The project will improve the public realm of a key east west route, drawing people into the heart of the area from both sides of the borough to transform this quiet part of Wood Green. Planting will be designed to improve wayfinding and connections between spaces, as well as improve the quality of streets and will form a key part of the planned public realm design guide for Wood Green.

The project involves working with local communities to create a community growing hub in Tolworth including mobile green sheds to act as meanwhile uses for local greening, discussion, problem solving and storytelling, and creation of ‘natural paths’ to create a ‘Bee Triangle’ between Tolworth, Surbiton and New Malden which will encourage pollinators through the planting of herbs and flowers.
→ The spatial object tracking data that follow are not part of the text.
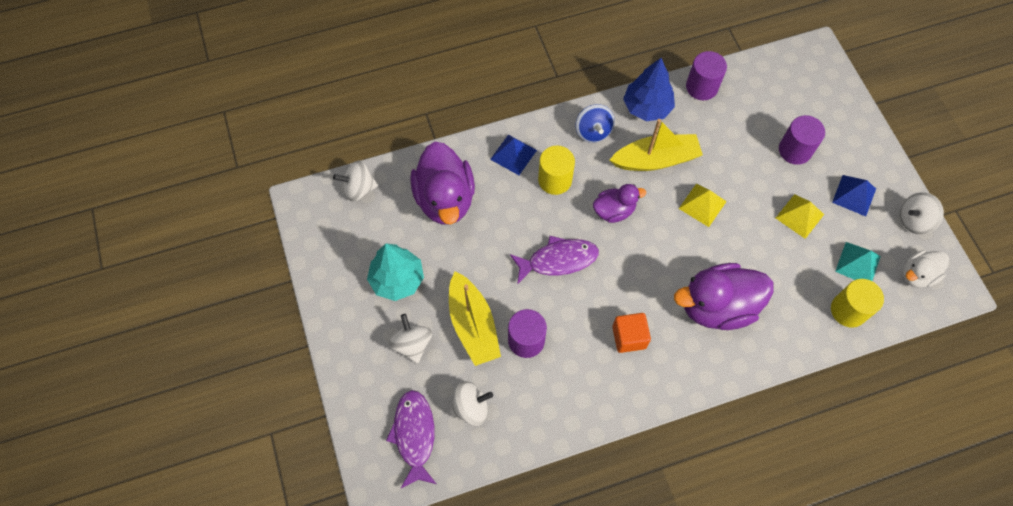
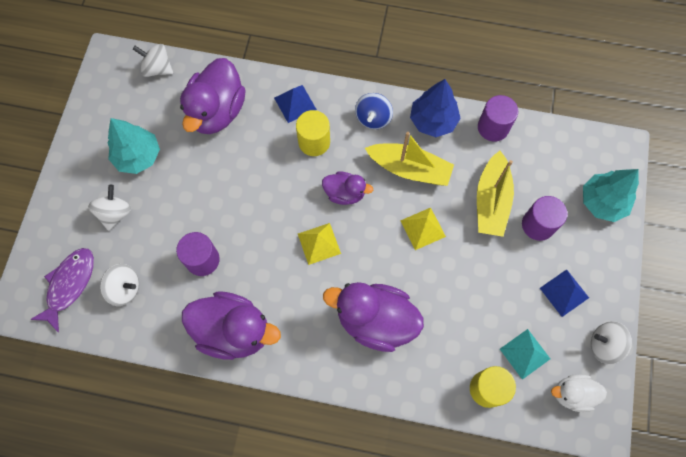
camera: 30 degrees right, 5 degrees up
yellow boat [449,272,501,366] -> yellow boat moved to [477,151,514,237]
purple fish [510,236,599,284] -> none
orange cube [612,313,651,353] -> none
yellow pyramid [776,194,824,239] -> yellow pyramid moved to [298,223,341,265]
none -> purple duck [182,292,281,360]
none -> turquoise tree [583,169,639,222]

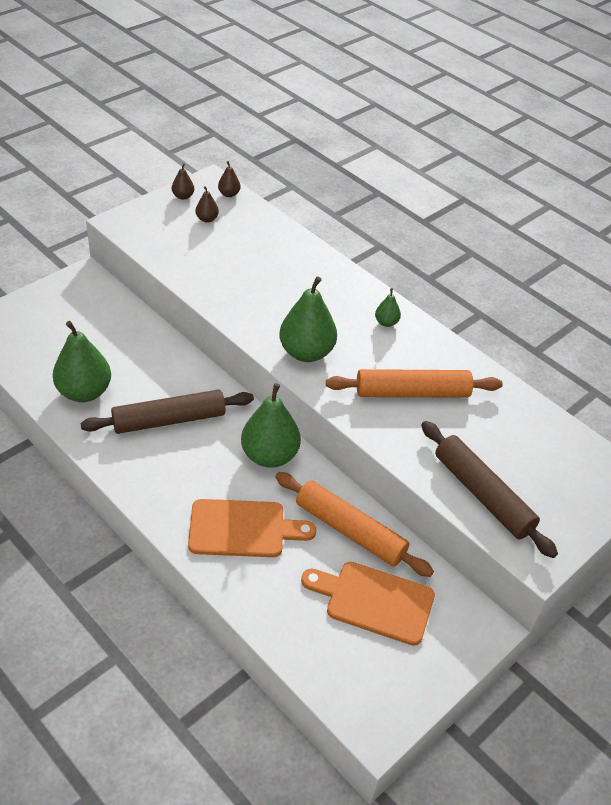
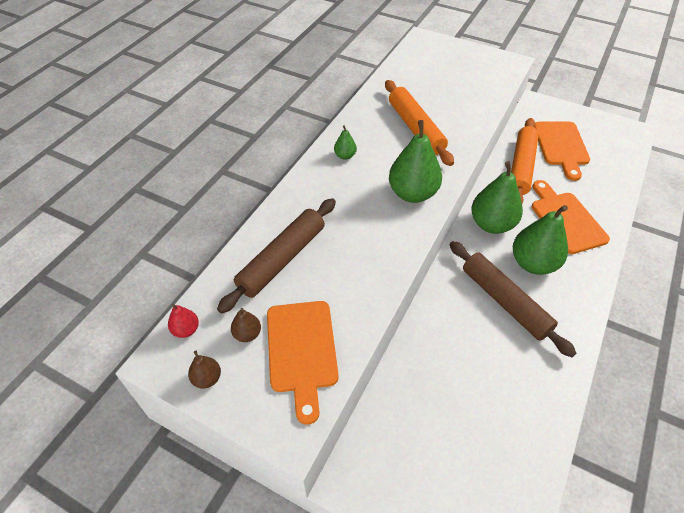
camera: 105 degrees left, 5 degrees up
green pear [53,321,111,402] -> green pear moved to [513,205,568,275]
brown pear [218,161,241,197] -> red pear [168,304,199,338]
brown rolling pin [421,421,558,558] -> brown rolling pin moved to [217,198,336,314]
none -> orange cutting board [267,301,339,425]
The project will improve wayfinding, legibility and biodiversity along Scrubs Lane and at Willesden Junction station, setting the ambition for greening across development in the Old Oak and Park Royal area. Improvements include wildflower planting around Willesden Junction station and better access at a key entrance to Wormwood Scrubs from Scrubs Lane.

The project is taking a community co-design approach to reactivate a derelict social club and a set of under-road arches to provide flexible civic and affordable enterprise spaces. The project will increase and improve green infrastructure along routes to and around the new facilities, including a new ‘urban woodland walk’.